(THE PROBLEM) Return the lines in the records exactly as they appear, everything from the line containing "ijn dus niet verstandig. Kies in plaats" down to the line containing "externamente.", including both of those lines. Leave the pictures out of your answer.

:: RECORDS FOR THIS EXERCISE ::

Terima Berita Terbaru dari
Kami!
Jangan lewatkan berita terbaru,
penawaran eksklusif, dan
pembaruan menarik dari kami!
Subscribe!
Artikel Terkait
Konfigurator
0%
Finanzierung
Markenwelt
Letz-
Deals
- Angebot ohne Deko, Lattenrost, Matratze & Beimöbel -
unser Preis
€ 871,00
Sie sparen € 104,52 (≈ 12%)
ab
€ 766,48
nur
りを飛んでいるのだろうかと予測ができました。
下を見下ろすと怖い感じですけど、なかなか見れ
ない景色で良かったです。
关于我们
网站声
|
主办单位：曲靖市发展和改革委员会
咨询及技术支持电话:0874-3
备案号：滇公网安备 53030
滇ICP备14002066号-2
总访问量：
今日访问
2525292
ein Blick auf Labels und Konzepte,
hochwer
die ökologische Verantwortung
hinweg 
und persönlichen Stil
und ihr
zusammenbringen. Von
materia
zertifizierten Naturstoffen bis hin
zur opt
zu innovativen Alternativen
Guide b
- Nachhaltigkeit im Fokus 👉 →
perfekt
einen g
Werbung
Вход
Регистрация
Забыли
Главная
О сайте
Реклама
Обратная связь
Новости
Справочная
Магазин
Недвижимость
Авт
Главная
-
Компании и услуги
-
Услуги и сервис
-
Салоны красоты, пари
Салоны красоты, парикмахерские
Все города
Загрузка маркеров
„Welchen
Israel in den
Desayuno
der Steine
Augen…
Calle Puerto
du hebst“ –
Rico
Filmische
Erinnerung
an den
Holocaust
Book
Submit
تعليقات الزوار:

:::
:: RECORDS FOR THIS EXERCISE ::

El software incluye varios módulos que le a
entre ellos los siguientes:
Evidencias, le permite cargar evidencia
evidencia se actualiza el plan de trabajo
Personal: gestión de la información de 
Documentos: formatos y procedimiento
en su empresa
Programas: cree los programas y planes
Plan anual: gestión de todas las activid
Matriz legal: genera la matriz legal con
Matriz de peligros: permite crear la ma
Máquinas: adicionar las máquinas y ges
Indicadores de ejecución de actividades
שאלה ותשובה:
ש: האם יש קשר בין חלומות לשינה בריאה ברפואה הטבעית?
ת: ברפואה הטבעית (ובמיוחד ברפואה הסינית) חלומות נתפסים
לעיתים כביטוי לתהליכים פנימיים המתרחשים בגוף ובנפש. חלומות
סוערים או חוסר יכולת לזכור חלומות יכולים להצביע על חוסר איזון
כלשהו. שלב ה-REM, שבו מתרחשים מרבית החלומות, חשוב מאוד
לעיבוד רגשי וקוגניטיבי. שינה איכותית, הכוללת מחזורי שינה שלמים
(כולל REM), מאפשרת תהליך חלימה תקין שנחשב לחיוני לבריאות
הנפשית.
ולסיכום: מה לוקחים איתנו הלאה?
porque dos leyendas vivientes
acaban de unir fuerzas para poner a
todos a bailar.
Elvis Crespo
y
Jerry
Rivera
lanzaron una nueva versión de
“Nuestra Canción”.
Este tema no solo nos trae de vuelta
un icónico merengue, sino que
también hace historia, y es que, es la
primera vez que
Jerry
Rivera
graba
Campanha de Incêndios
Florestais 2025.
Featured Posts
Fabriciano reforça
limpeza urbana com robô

:::
:: RECORDS FOR THIS EXERCISE ::

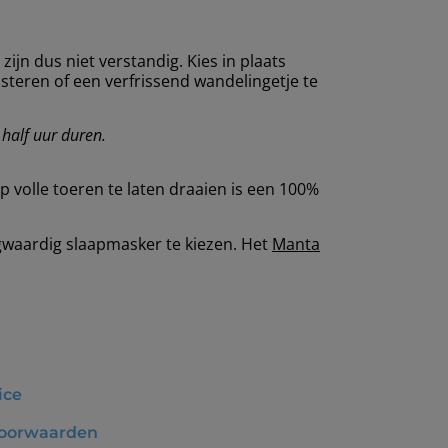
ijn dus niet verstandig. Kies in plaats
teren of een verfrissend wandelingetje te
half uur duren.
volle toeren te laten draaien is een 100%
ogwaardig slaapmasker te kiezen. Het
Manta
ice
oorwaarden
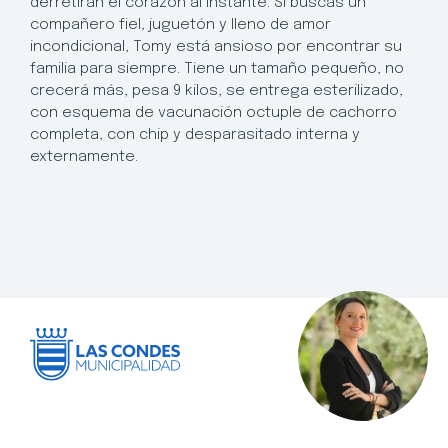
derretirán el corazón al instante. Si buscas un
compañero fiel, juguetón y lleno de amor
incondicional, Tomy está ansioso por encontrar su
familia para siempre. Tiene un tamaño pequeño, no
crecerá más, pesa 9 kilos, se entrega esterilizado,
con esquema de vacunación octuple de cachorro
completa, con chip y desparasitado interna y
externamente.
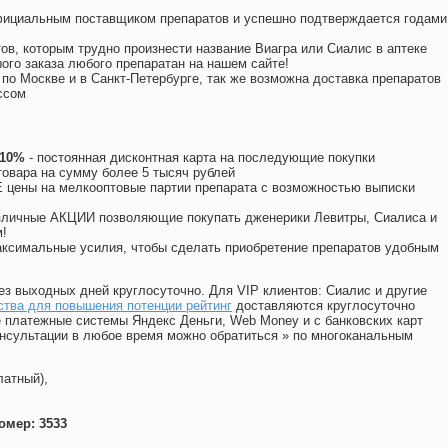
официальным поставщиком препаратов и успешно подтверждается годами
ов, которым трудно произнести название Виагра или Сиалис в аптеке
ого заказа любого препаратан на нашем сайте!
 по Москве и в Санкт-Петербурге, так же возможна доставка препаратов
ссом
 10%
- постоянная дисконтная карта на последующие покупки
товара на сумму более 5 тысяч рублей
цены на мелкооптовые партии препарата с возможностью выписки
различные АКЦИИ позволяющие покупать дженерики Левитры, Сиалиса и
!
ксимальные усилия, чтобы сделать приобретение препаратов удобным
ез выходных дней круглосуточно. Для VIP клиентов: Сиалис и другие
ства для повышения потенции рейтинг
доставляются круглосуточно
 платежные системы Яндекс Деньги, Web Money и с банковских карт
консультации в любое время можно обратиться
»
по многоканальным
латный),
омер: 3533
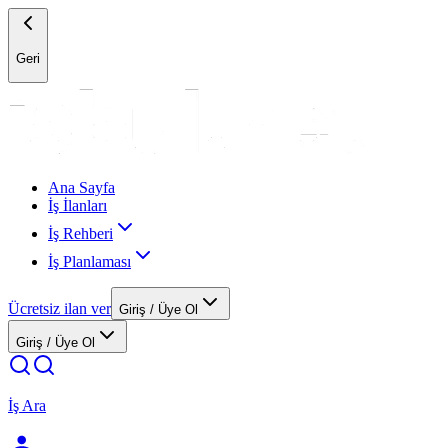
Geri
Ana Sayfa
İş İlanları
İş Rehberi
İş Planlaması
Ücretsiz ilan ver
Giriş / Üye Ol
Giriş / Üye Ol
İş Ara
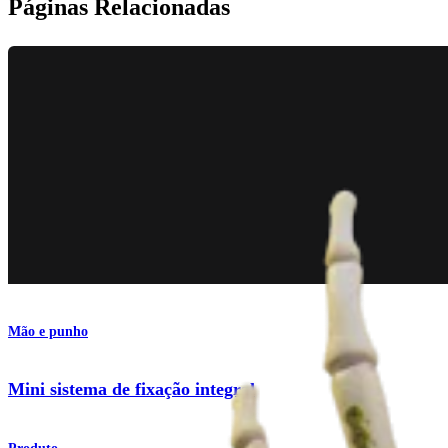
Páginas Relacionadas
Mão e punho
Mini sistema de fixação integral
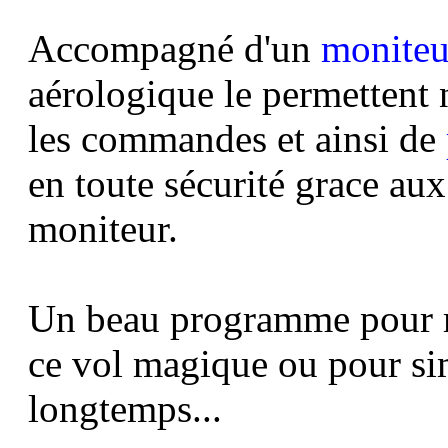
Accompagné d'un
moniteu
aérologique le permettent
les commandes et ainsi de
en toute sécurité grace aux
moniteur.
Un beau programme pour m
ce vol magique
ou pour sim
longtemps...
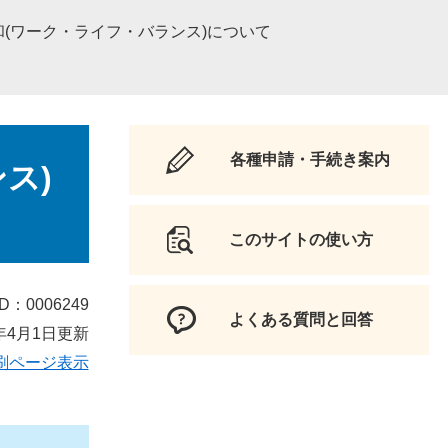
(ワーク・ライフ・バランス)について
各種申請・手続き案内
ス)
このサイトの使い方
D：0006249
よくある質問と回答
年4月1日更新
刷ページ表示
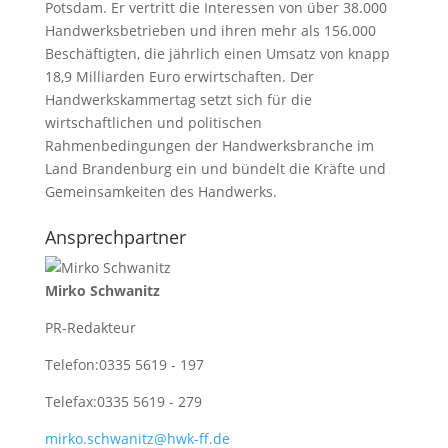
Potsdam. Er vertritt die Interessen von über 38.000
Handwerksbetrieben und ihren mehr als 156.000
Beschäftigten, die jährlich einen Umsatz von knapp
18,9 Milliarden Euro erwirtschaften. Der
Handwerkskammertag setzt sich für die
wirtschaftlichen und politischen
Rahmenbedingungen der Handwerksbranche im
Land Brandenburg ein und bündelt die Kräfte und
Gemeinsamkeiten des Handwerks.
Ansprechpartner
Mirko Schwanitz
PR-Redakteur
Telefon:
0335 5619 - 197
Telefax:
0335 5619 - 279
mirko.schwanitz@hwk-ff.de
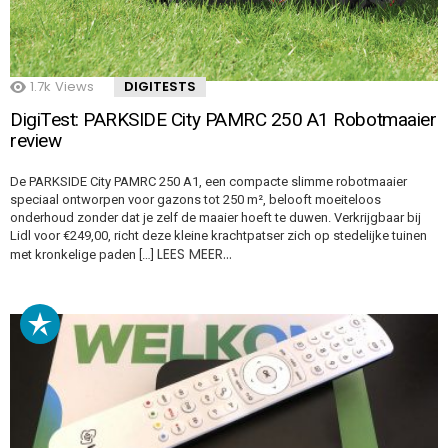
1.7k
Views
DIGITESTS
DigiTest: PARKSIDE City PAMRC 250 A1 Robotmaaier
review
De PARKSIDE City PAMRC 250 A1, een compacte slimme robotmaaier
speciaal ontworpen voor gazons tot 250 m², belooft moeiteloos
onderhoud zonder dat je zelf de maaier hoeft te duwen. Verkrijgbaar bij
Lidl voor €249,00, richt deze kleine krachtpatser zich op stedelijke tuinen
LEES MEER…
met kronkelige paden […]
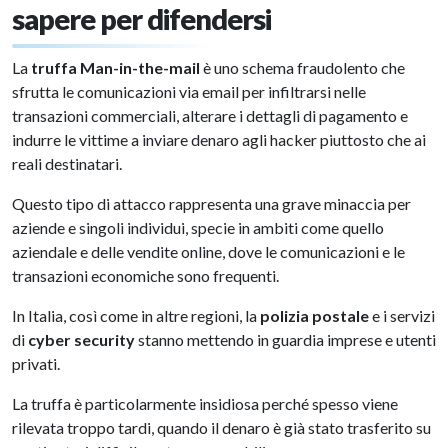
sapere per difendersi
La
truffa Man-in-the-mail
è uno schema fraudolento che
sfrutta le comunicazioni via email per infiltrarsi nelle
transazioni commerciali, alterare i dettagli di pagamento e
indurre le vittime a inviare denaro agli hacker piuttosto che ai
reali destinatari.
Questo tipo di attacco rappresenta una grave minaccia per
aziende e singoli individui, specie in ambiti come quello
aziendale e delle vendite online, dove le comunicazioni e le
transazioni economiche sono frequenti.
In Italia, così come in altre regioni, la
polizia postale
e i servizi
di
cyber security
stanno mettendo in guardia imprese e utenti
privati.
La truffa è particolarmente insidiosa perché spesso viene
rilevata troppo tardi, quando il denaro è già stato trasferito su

:::

(REPLY TO THE TASK)
ijn dus niet verstandig. Kies in plaats
teren of een verfrissend wandelingetje te
half uur duren.
volle toeren te laten draaien is een 100%
ogwaardig slaapmasker te kiezen. Het
Manta
ice
oorwaarden
derretirán el corazón al instante. Si buscas un
compañero fiel, juguetón y lleno de amor
incondicional, Tomy está ansioso por encontrar su
familia para siempre. Tiene un tamaño pequeño, no
crecerá más, pesa 9 kilos, se entrega esterilizado,
con esquema de vacunación octuple de cachorro
completa, con chip y desparasitado interna y
externamente.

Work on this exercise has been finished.